4.1.De rechtbank heeft het beroep van belanghebbende ongegrond verklaard en heeft daartoe als volgt overwogen en beslist:
9. Volgens artikel 3.81 van de Wet inkomstenbelasting 2001 (hierna: Wet IB 2001), tekst 2013, wordt in die wet onder loon verstaan: loon overeenkomstig de wettelijke bepalingen van de loonbelasting.
10. Artikel 34 van de Wet op de loonbelasting 1964, tekst 2013, luidt als volgt:
“Ter vergemakkelijking van de heffing van de inkomstenbelasting kunnen bij algemene maatregel van bestuur regels worden gesteld ingevolge welke de loonbelasting mede wordt geheven van natuurlijke personen die:
(…)
b. uitkeringen genieten ter vervanging van gederfde of te derven periodieke uitkeringen of verstrekkingen (…)”.
11. Aan artikel 34 Wet op de loonbelasting 1964 is uitvoering gegeven in artikel 11, eerste lid, aanhef en onderdeel c, van het Uitvoeringsbesluit loonbelasting 1965, tekst 2013, op grond waarvan is bepaald dat loonbelasting mede wordt geheven ter zake van uitkeringen op grond van de Wet arbeidsongeschiktheidsverzekering jonggehandicapten.

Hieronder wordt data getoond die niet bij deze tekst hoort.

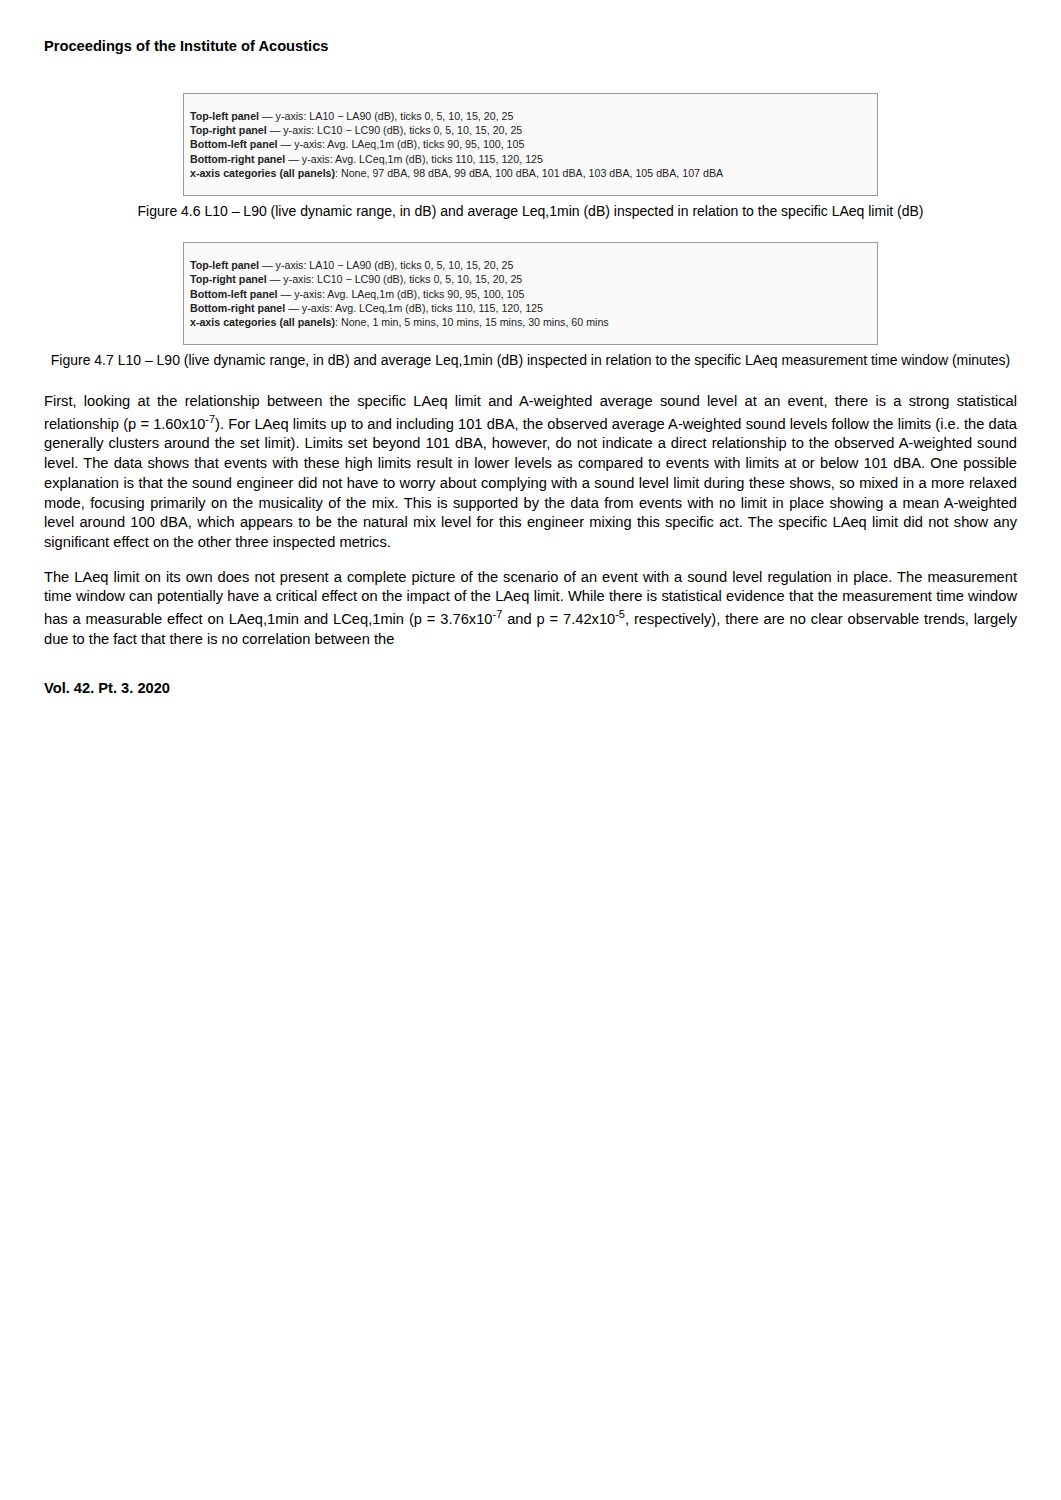Proceedings of the Institute of Acoustics
Top-left panel — y-axis: LA10 − LA90 (dB), ticks 0, 5, 10, 15, 20, 25
Top-right panel — y-axis: LC10 − LC90 (dB), ticks 0, 5, 10, 15, 20, 25
Bottom-left panel — y-axis: Avg. LAeq,1m (dB), ticks 90, 95, 100, 105
Bottom-right panel — y-axis: Avg. LCeq,1m (dB), ticks 110, 115, 120, 125
x-axis categories (all panels): None, 97 dBA, 98 dBA, 99 dBA, 100 dBA, 101 dBA, 103 dBA, 105 dBA, 107 dBA
Figure 4.6 L10 – L90 (live dynamic range, in dB) and average Leq,1min (dB) inspected in relation to the specific LAeq limit (dB)
Top-left panel — y-axis: LA10 − LA90 (dB), ticks 0, 5, 10, 15, 20, 25
Top-right panel — y-axis: LC10 − LC90 (dB), ticks 0, 5, 10, 15, 20, 25
Bottom-left panel — y-axis: Avg. LAeq,1m (dB), ticks 90, 95, 100, 105
Bottom-right panel — y-axis: Avg. LCeq,1m (dB), ticks 110, 115, 120, 125
x-axis categories (all panels): None, 1 min, 5 mins, 10 mins, 15 mins, 30 mins, 60 mins
Figure 4.7 L10 – L90 (live dynamic range, in dB) and average Leq,1min (dB) inspected in relation to the specific LAeq measurement time window (minutes)
First, looking at the relationship between the specific LAeq limit and A-weighted average sound level at an event, there is a strong statistical relationship (p = 1.60x10-7). For LAeq limits up to and including 101 dBA, the observed average A-weighted sound levels follow the limits (i.e. the data generally clusters around the set limit). Limits set beyond 101 dBA, however, do not indicate a direct relationship to the observed A-weighted sound level. The data shows that events with these high limits result in lower levels as compared to events with limits at or below 101 dBA. One possible explanation is that the sound engineer did not have to worry about complying with a sound level limit during these shows, so mixed in a more relaxed mode, focusing primarily on the musicality of the mix. This is supported by the data from events with no limit in place showing a mean A-weighted level around 100 dBA, which appears to be the natural mix level for this engineer mixing this specific act. The specific LAeq limit did not show any significant effect on the other three inspected metrics.
The LAeq limit on its own does not present a complete picture of the scenario of an event with a sound level regulation in place. The measurement time window can potentially have a critical effect on the impact of the LAeq limit. While there is statistical evidence that the measurement time window has a measurable effect on LAeq,1min and LCeq,1min (p = 3.76x10-7 and p = 7.42x10-5, respectively), there are no clear observable trends, largely due to the fact that there is no correlation between the
Vol. 42. Pt. 3. 2020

In het tweede lid van artikel 11 van het Uitvoeringsbesluit loonbelasting 1965 zijn de in het eerste lid van die bepaling bedoelde inkomsten aangemerkt als ‘loon uit vroegere dienstbetrekking’ [het Hof leest: ‘loon uit vroegere arbeid’].
12. Artikel 8.1. van de Wet IB 2001, tekst 2013, luidt – voor zover relevant – als volgt:
“1. In dit hoofdstuk en de daarop berustende bepalingen wordt verstaan onder:
e. arbeidsinkomen: het gezamenlijke bedrag van hetgeen door de belastingplichtige met tegenwoordige arbeid is genoten als winst uit een of meer ondernemingen, loon en resultaat uit een of meer werkzaamheden.
2. (…).”
13. Artikel 8.11 van de Wet IB 2001 luidt – voor zover relevant – als volgt:
“De arbeidskorting geldt voor de belastingplichtige die arbeidsinkomen geniet.”
14. Eiser heeft ter zitting gesteld dat het Uwv de Wajong-uitkering kwalificeert als loon en dat hij het ook als loon uit tegenwoordige dienstbetrekking ervaart, aangezien de Wajong-uitkering een aanvulling is op zijn salaris bij de supermarkt.
15. Gelet op vorenstaande wetsartikelen geldt echter dat een Wajong-uitkering op basis van fiscale wet- en regelgeving dient te worden gekwalificeerd als inkomsten uit vroegere dienstbetrekking. Gelet op het vorenstaande heeft verweerder de Wajong-uitkering van eiser dan ook terecht als loon uit vroegere dienstbetrekking aangemerkt en eiser geen volledige arbeidskorting toegekend.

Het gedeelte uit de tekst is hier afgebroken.